Task prompt = Where the word "down" occurs in a line of the data, return the whole line.

──────────

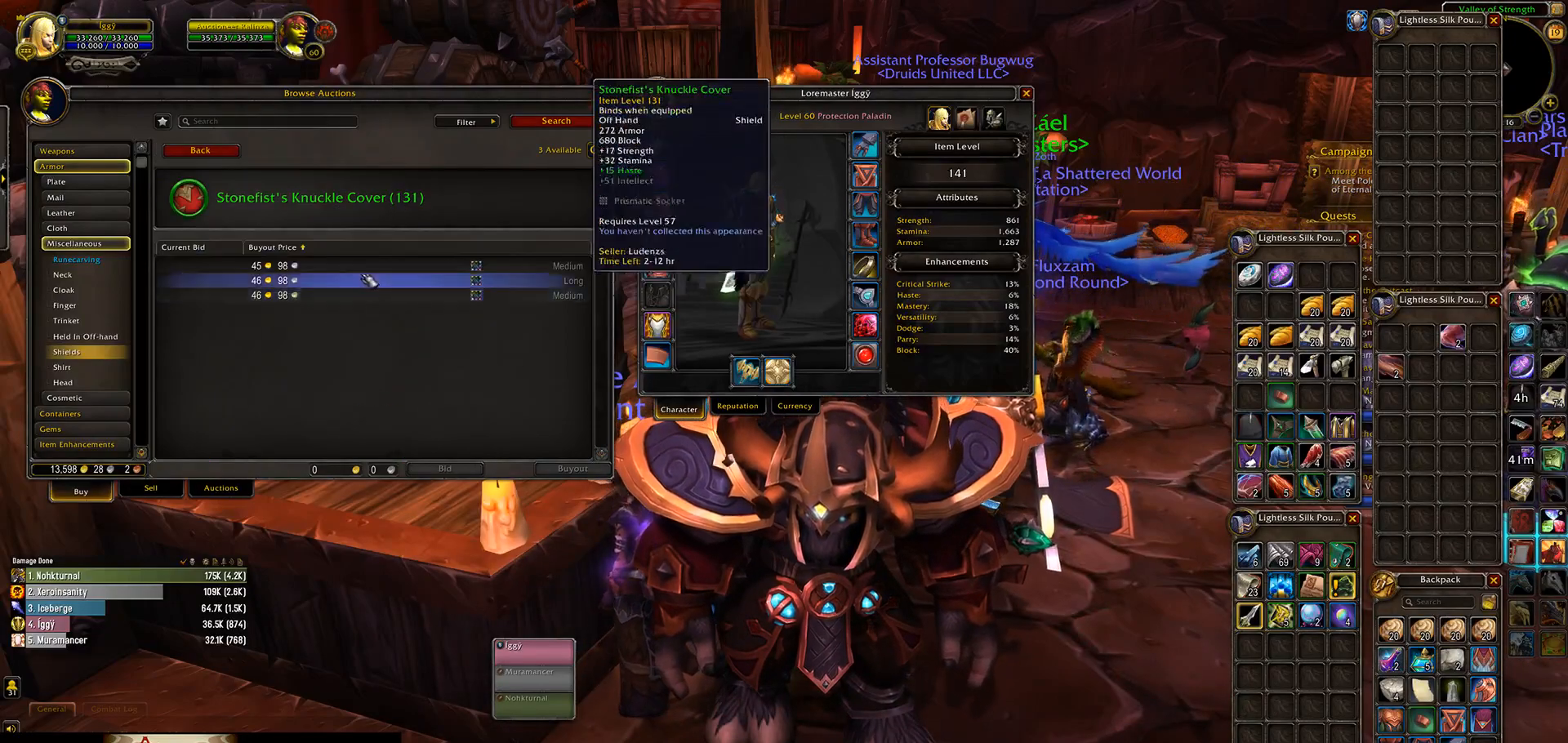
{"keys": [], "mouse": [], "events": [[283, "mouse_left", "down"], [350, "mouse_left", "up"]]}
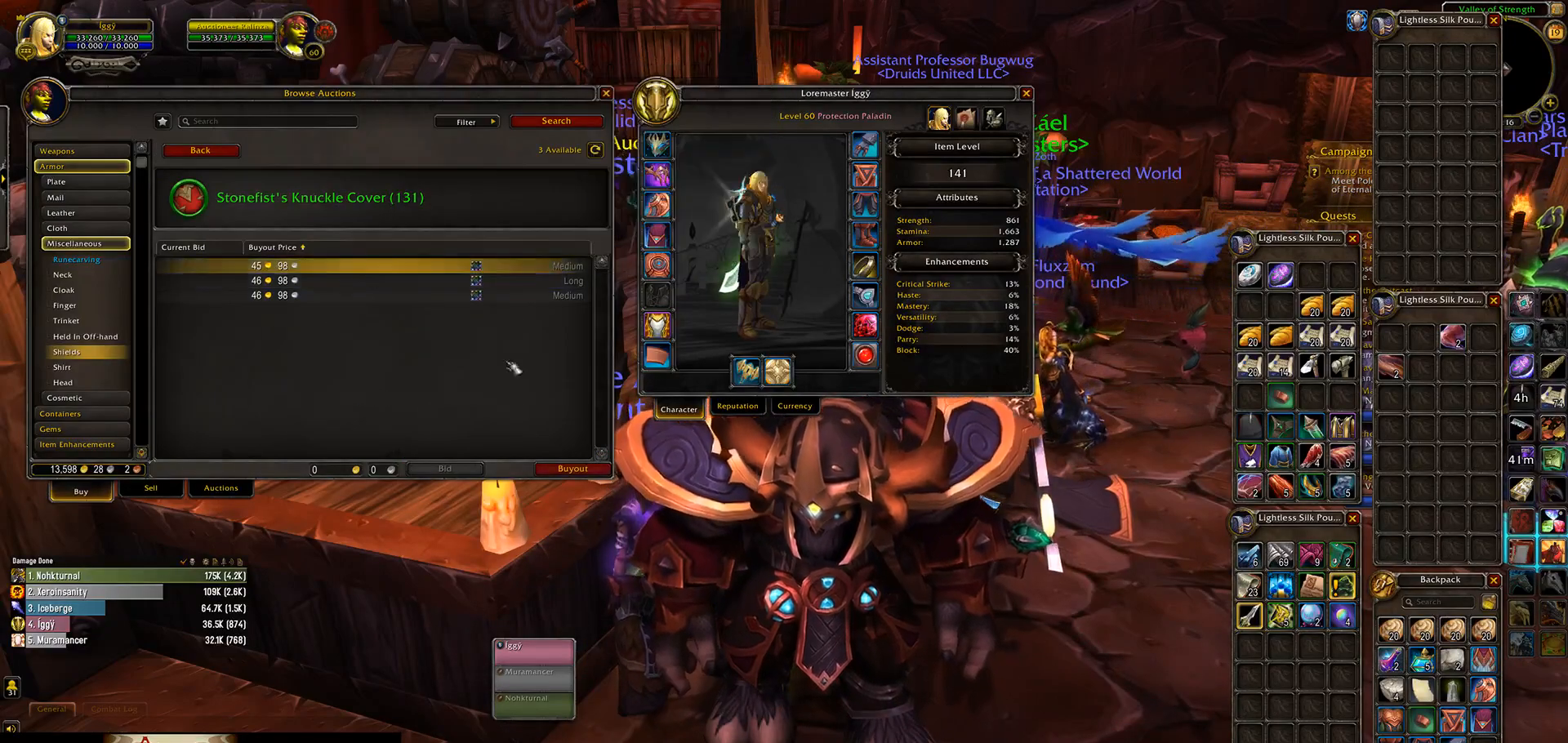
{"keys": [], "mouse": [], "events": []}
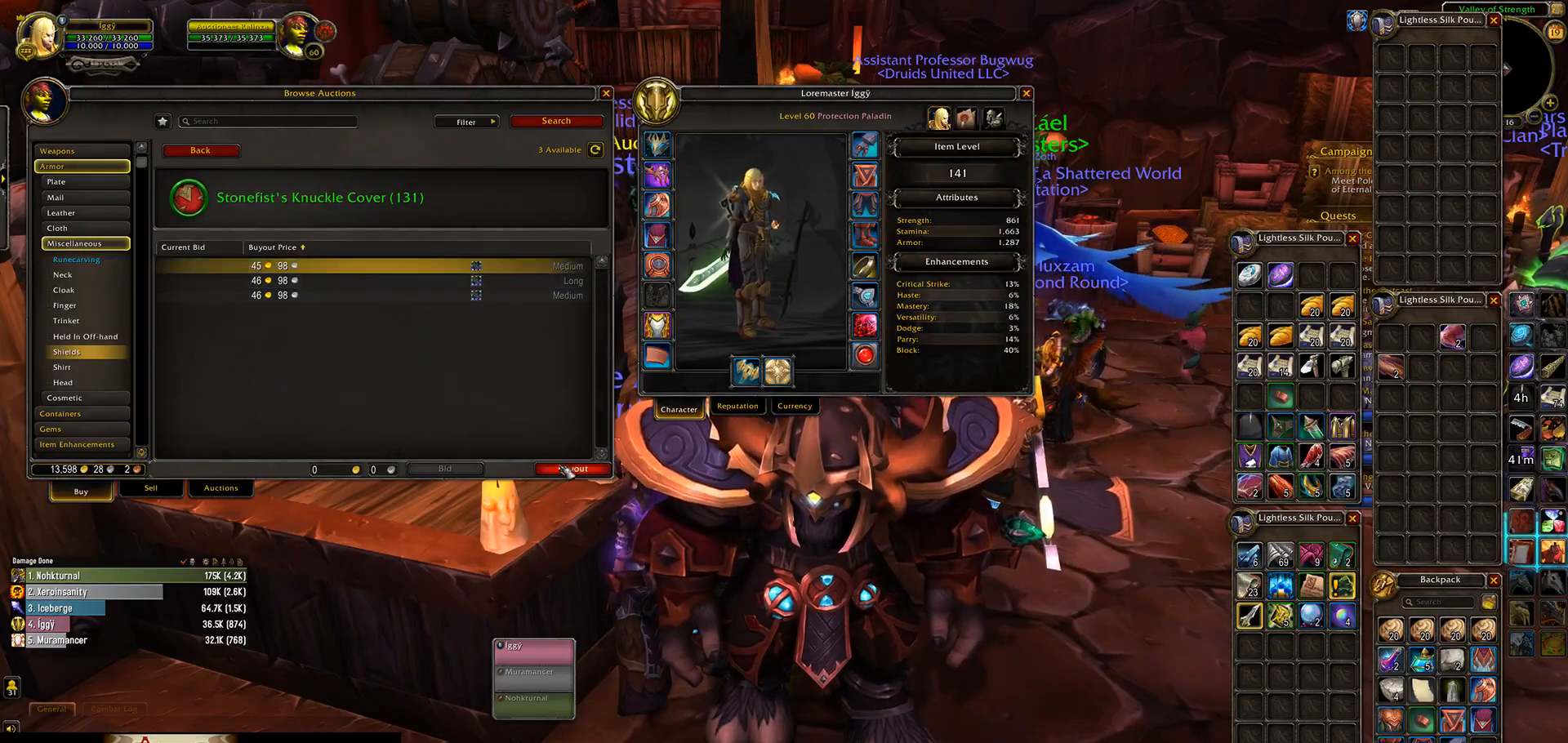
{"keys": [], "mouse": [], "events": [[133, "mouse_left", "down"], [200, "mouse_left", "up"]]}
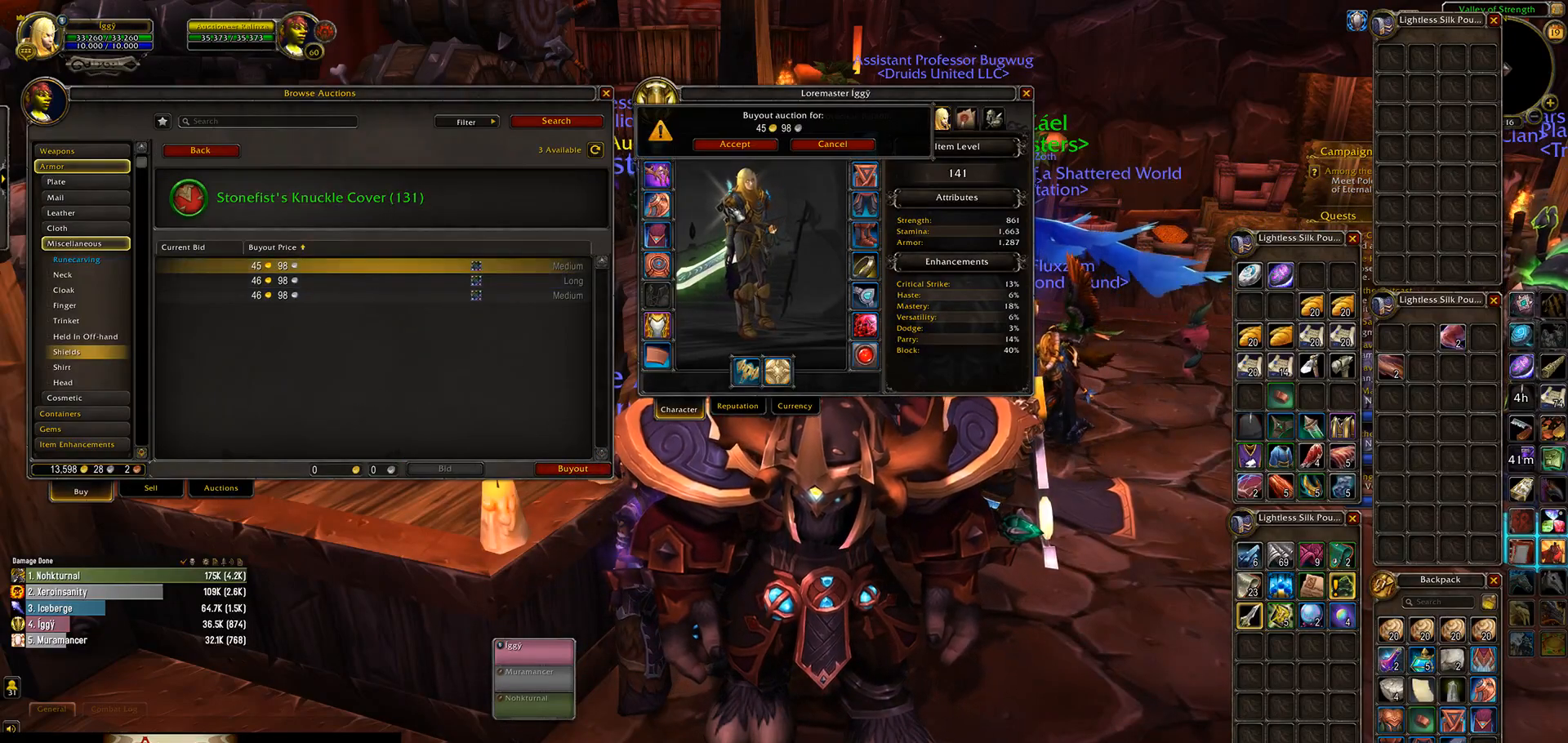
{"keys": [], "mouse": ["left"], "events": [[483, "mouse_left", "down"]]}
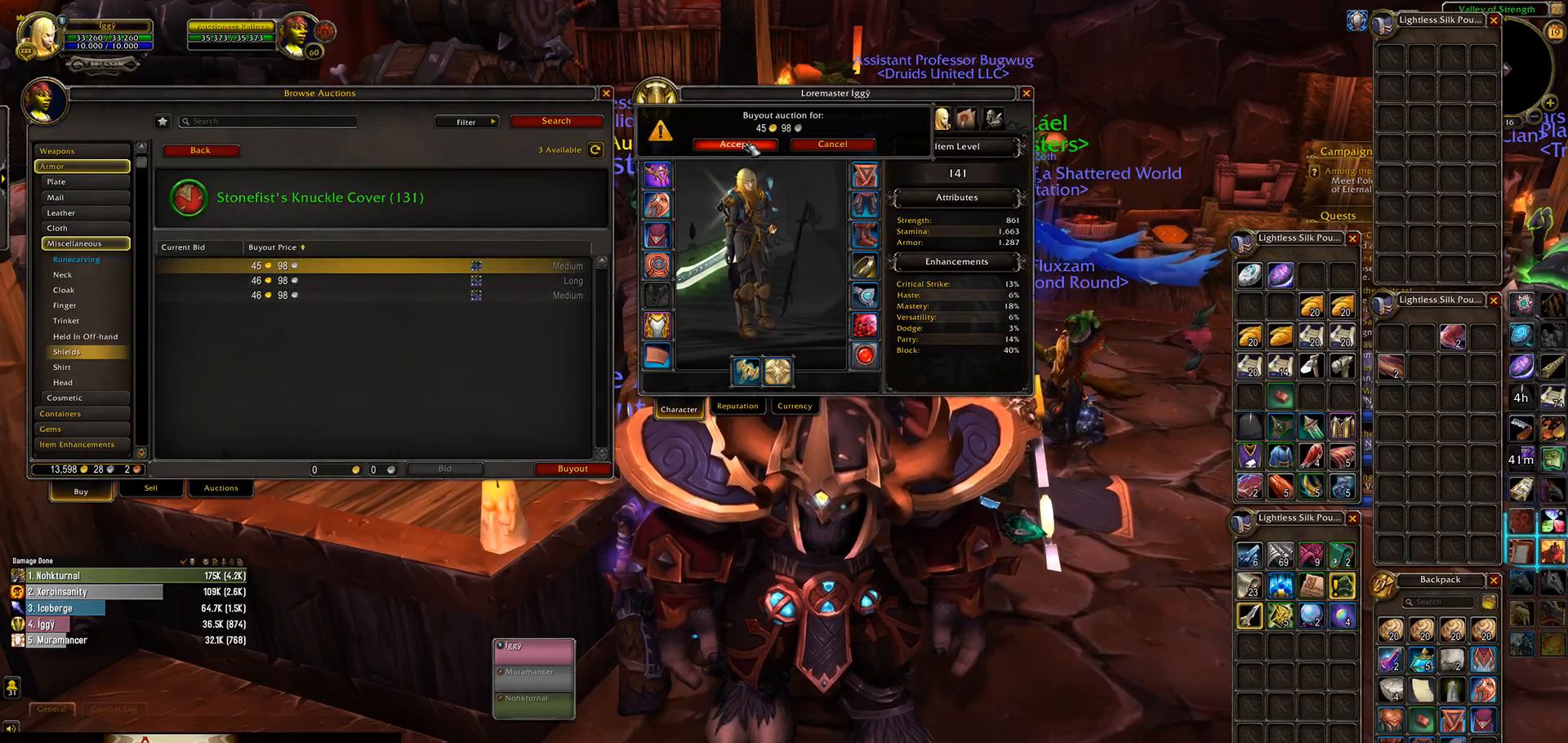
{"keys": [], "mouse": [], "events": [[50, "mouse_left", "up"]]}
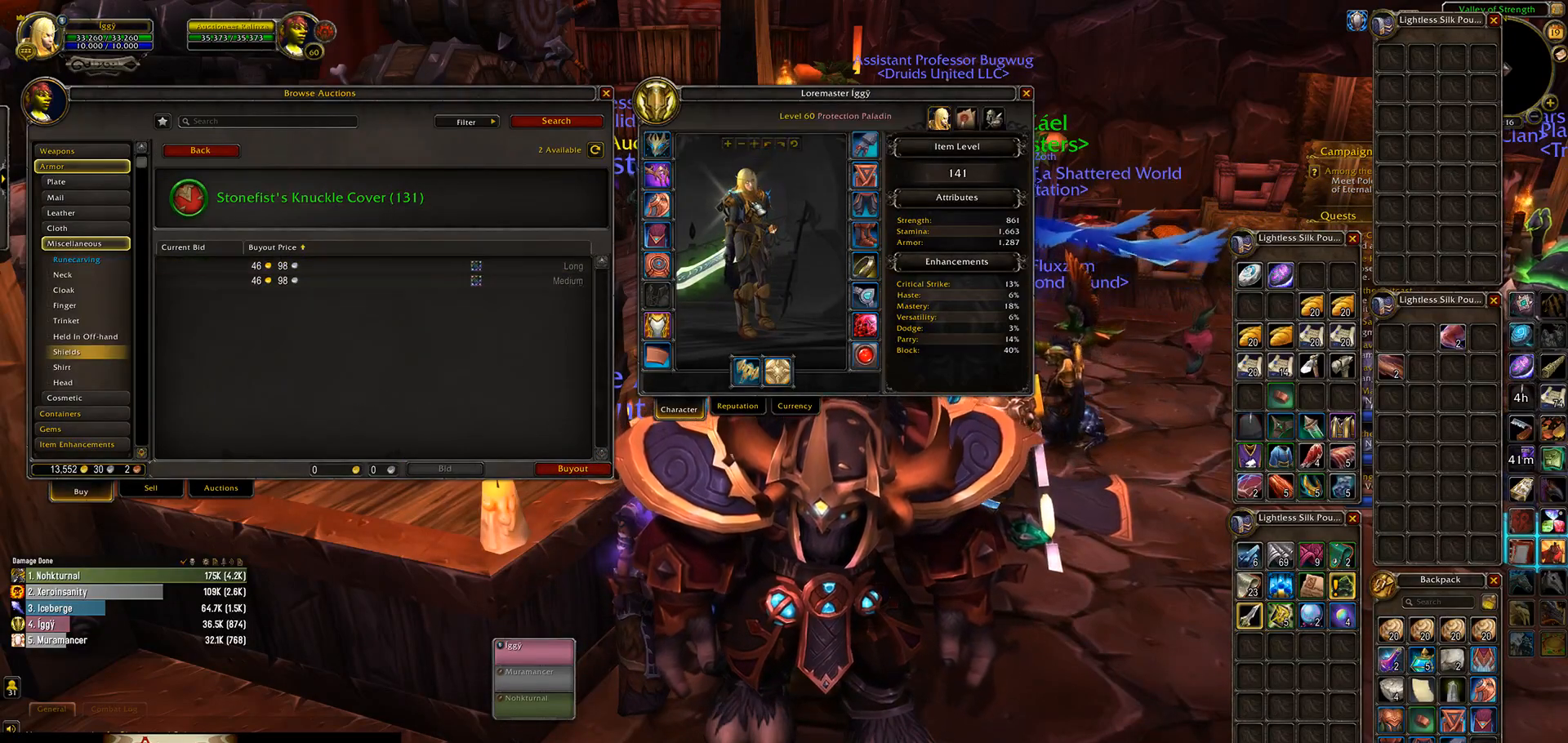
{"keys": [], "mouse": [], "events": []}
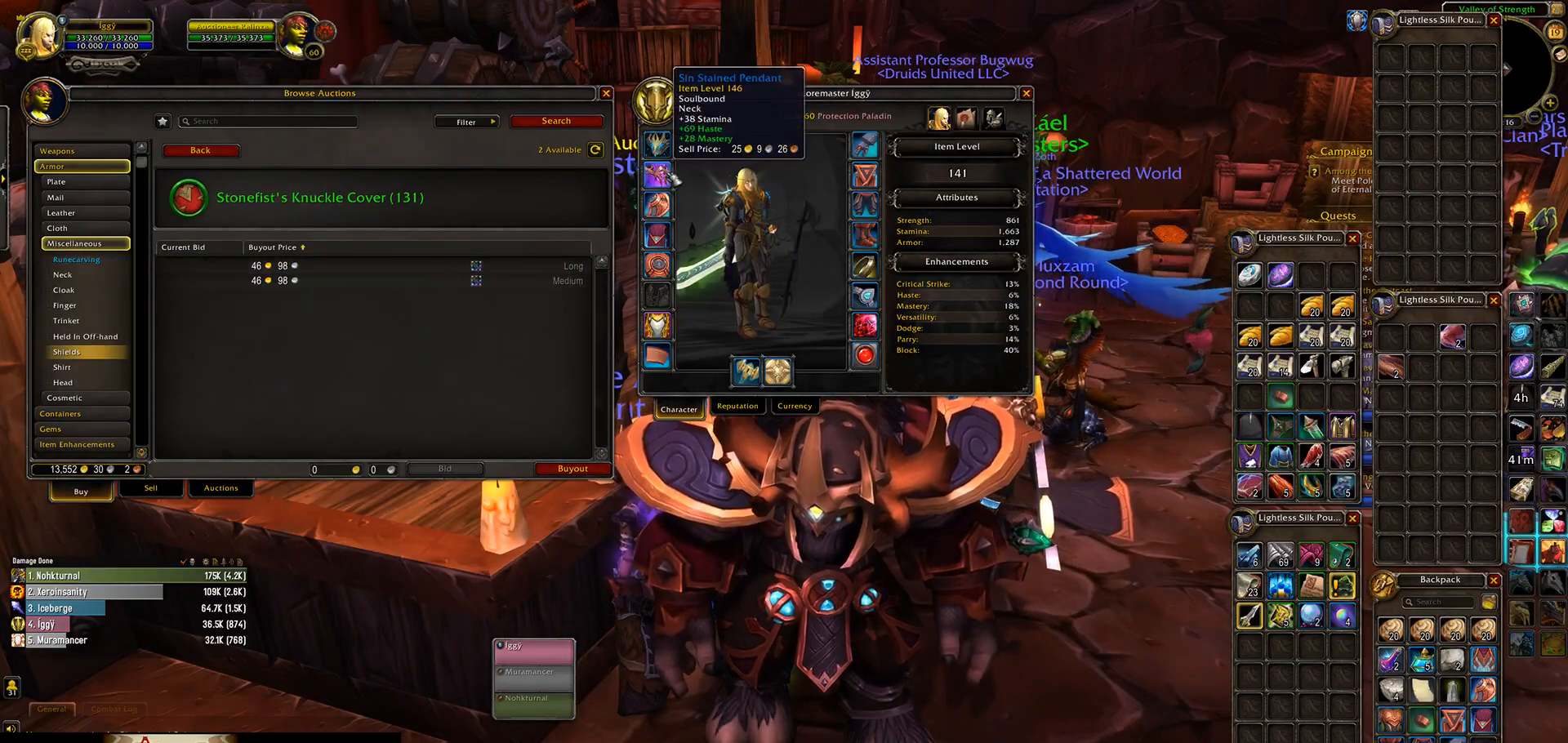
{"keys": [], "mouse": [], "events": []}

──────────

Task result =
{"keys": [], "mouse": [], "events": [[283, "mouse_left", "down"], [350, "mouse_left", "up"]]}
{"keys": [], "mouse": [], "events": [[133, "mouse_left", "down"], [200, "mouse_left", "up"]]}
{"keys": [], "mouse": ["left"], "events": [[483, "mouse_left", "down"]]}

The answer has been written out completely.